### Selected excerpt
Factors of 6720 of 56 + 8 = 64 or more, from https://www.gcflcm.com/factors-of-6720
64 × 105 = 6720
70 × 96 = 6720
80 × 84 = 6720
For 64 = 4x+y and x =14, y=8. If x=13, y=12. If x=12, y=16. If x=11, y=20. if x=10, y=24.
For 70 =4x + y and x=14, y=14. If x=13, y=18. If x=12, y=22.
For 80=4x=y and x=14, y=24.

Factors of 6240 of 52 + 8 = 60 or more, from
60 × 104 = 6240
65 × 96 = 6240
78 × 80 = 6240
80 × 78 = 6240
For 60=4x=y, if x=14, y=4. If x=13, y=8. If x=12, y=12. If x=11, y=16. If x=10, y=20. If x=9, y=24.
For 65=4x+y, if x=14, y=9. If x=13, y=13. If x=12, y=17. If x=11, y=21. If x=10, y=24.
For 78=4x+y, if x=14, y=22. If x=13, y=26.
For 80=4x+y, if x=14, y=24.

As you can see, with 120, y=22 twice, and the ratio 4:5 is twice. So 120 is twice as indeterminate as 125, and if x=14, 120 favors a 22 triumph deck twice as often as it does a 14 triumph deck. Fortunately for your theory, there is no document with 120, just Orioli's statement.

A basic problem is how to understand the document. Here is Pratesi's summary:
Of the figures reported then, in 1908, one can get more related important information, as follows.

1) both cards and triumphs were used for playing [giocare];

2) cards were only 40, triumphs 60;

3a) production occurred in groups of 125 decks of cards, or in the case of a smaller number of groups also including packs of triumphs, in an "equivalent" manner, ie, with a same total number of cards.
3b) each card, whether belonging to cards or triumphs, required roughly the same commitment to work and the same raw materials, so that differences in price thus did not exist (a rasone de carta per carta debba essere pagato come de le carte e non più [because card for card should be paid as cards and no more].)
If indeed Orioli posited 40 cards for regular decks and 60 for triumph decks, we can see why he might have misremembered 125 as 120. 120 fits the 3:2 ratio with no remainder (120:80), 125 doesn't. But is this an accurate summary? I will have to translate the whole document, and the corresponding part of the article. Not an easy task, but I will try.

Re: Pratesi 2014 on Bologna 1477, cards & triumphs

54
You mean, that Nathaniel suggests ...

52 normal cards
26 = 25 trumps + Fool
------------------------
78 Triumph cards
??????????????????

Well, this is really a new idea. What are the 4 additional trumps? 4 Bolognese market women instead of 4 Queens? 4 Moors? 4 Emperors? 4 additional Papi?
Okay, I add ...

125 * 52 = 6500 normal cards
X * 78 = Triumph cards
----------------------
X = 6500/78 = 83.33

It also doesn't work.

X= 7000/100 = 100 works.
Last edited by Huck on 18 Sep 2022, 11:09, edited 1 time in total.

Saved data entries
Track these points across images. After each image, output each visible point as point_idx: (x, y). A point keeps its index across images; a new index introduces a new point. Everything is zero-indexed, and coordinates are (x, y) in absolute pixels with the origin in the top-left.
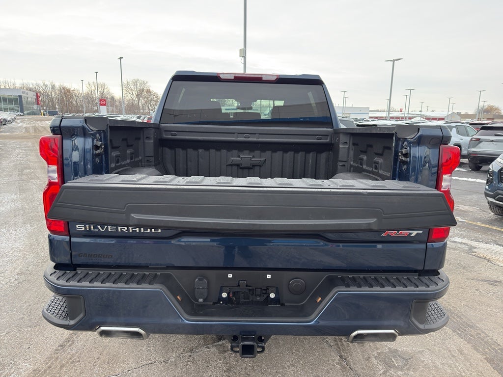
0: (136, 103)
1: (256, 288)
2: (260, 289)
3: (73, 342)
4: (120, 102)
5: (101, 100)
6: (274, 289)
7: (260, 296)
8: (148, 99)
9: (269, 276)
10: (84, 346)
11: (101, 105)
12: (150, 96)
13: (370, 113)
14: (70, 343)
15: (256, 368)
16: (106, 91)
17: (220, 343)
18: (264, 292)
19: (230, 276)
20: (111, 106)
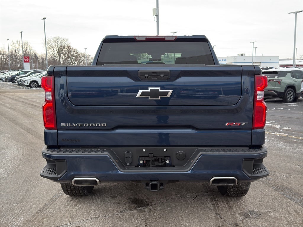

### What is needed
Print the passage of the forum post on Bologna card and triumph decks from "Okay, I add" up to and including "7000/100 = 100 works.".

### Output
Okay, I add ...

125 * 52 = 6500 normal cards
X * 78 = Triumph cards
----------------------
X = 6500/78 = 83.33

It also doesn't work.

X= 7000/100 = 100 works.